→ **PROBLEM DETAILS**:
Return the lines of the items below without any change, from the line containing "36: (157, 36)" through the line containing "39: (211, 60)", both included. Leave the pictures out of the answer.

= = = = =

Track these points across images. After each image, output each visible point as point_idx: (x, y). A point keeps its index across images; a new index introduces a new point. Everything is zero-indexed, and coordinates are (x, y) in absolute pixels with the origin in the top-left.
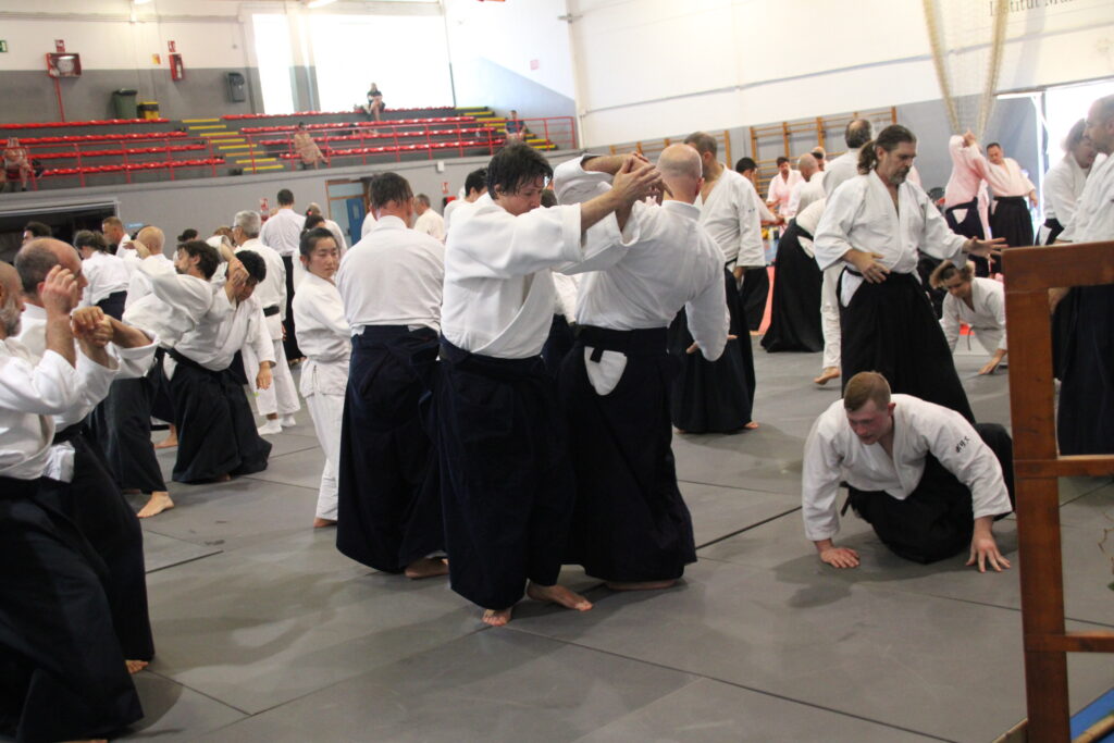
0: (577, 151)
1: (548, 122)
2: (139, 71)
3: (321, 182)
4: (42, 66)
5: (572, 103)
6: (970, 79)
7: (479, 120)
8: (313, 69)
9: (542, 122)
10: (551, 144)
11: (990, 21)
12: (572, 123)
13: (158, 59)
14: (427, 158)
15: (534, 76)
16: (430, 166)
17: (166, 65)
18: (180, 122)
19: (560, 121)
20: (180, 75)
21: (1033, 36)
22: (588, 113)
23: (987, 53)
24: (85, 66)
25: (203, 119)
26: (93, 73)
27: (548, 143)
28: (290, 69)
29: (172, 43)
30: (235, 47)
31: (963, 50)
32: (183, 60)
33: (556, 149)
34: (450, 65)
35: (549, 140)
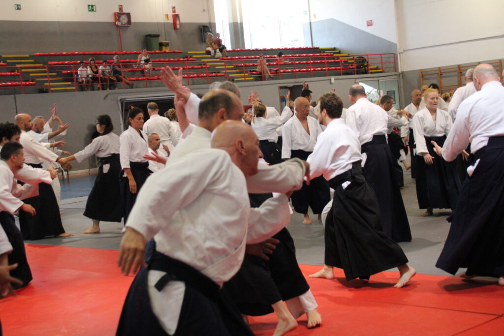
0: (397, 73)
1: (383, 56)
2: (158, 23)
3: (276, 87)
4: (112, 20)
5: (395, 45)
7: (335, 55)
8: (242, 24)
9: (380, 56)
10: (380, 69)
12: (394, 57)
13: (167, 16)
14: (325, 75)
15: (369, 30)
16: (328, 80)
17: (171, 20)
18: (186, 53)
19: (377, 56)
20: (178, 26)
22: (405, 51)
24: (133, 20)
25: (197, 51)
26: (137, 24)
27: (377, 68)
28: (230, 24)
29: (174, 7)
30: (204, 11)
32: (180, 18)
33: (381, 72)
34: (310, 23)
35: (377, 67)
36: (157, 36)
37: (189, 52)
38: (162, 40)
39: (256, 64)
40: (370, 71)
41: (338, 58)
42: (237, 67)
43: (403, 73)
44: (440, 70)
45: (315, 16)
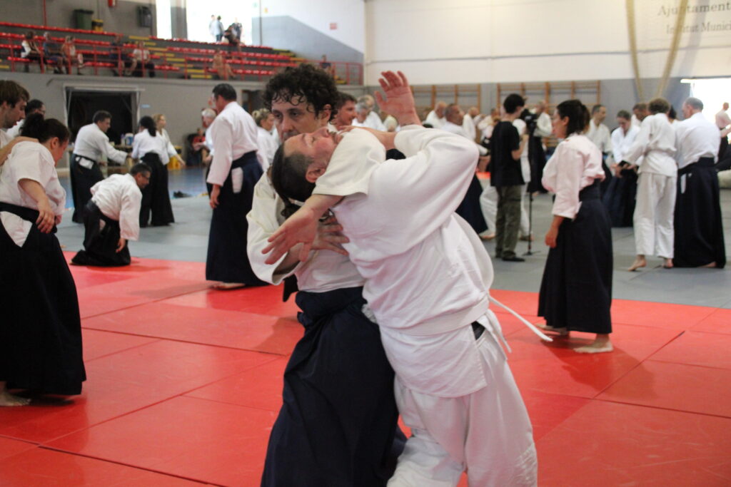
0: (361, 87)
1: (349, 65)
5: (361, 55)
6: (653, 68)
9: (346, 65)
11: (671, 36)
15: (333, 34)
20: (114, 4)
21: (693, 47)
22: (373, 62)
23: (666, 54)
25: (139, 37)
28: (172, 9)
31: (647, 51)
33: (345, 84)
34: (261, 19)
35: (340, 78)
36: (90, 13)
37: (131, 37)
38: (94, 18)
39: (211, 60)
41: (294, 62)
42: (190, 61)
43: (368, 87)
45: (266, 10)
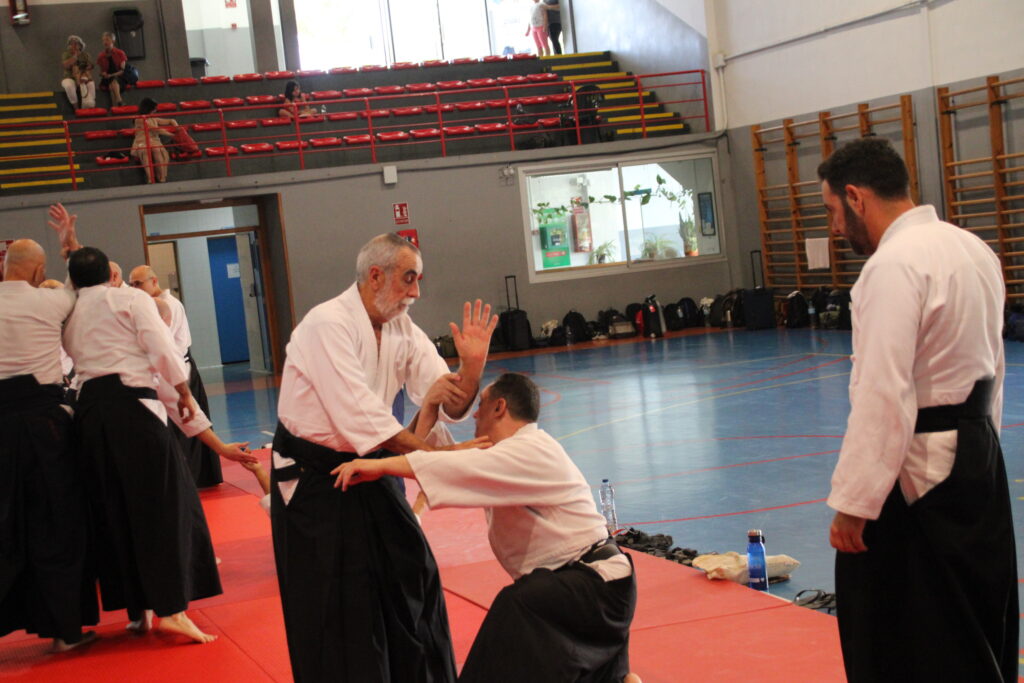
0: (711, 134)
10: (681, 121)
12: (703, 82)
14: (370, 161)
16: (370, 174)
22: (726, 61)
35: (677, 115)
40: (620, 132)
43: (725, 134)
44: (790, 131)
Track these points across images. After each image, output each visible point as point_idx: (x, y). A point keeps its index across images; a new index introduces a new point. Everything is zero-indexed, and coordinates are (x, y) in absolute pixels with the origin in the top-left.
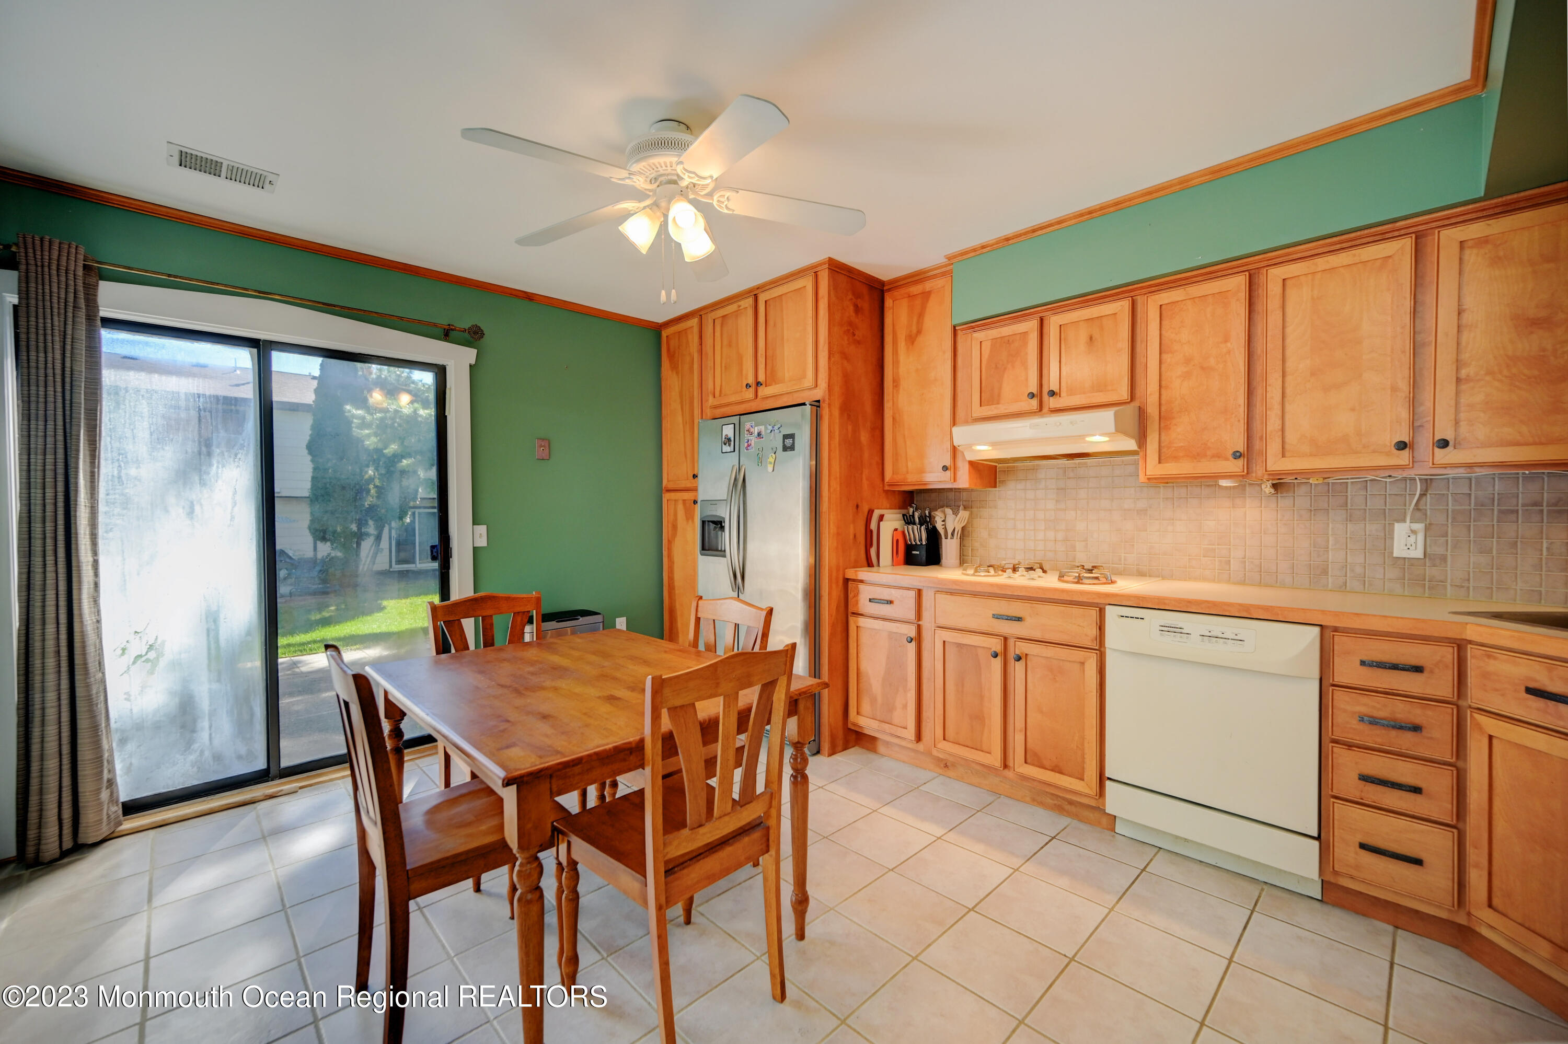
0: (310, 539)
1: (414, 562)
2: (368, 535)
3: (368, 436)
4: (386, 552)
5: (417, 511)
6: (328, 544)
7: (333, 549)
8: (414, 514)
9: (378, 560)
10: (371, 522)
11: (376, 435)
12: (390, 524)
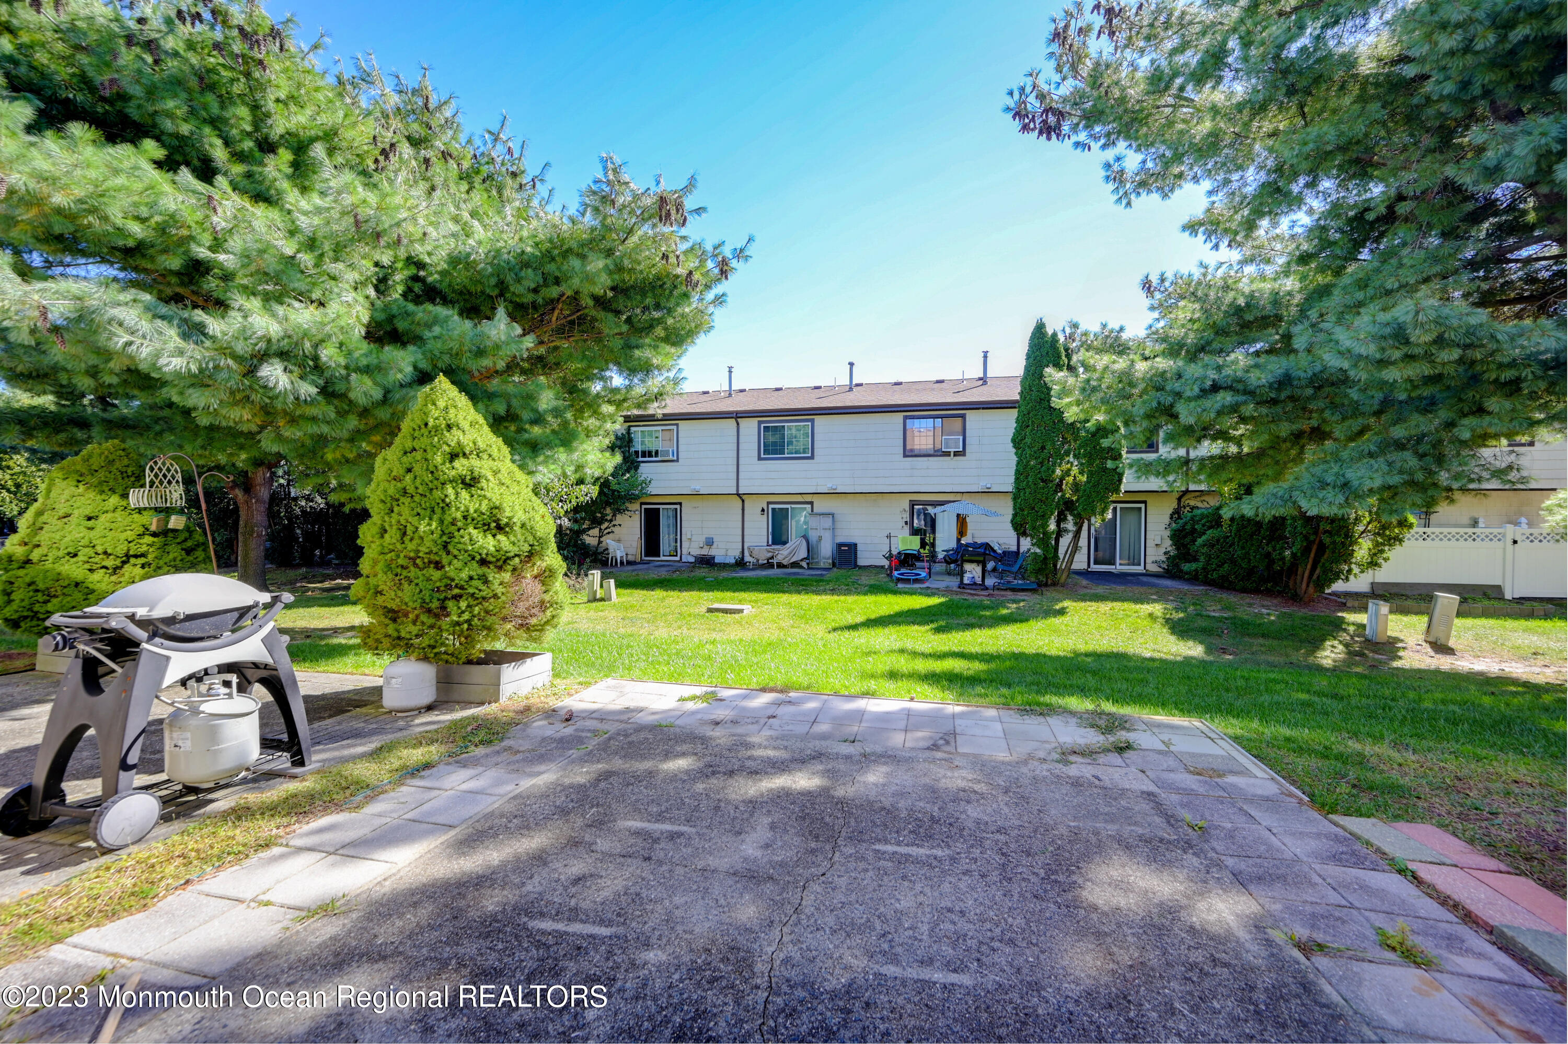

= = = = =

→ **OUTPUT OF THE TASK**:
36: (157, 36)
37: (189, 52)
38: (162, 40)
39: (256, 64)
40: (370, 71)
41: (338, 58)
42: (237, 67)
43: (403, 73)
44: (440, 70)
45: (315, 16)
0: (361, 87)
1: (349, 65)
5: (361, 55)
6: (653, 68)
9: (346, 65)
11: (671, 36)
15: (333, 34)
20: (114, 4)
21: (693, 47)
22: (373, 62)
23: (666, 54)
25: (139, 37)
28: (172, 9)
31: (647, 51)
33: (345, 84)
34: (261, 19)
35: (340, 78)
36: (90, 13)
37: (131, 37)
38: (94, 18)
39: (211, 60)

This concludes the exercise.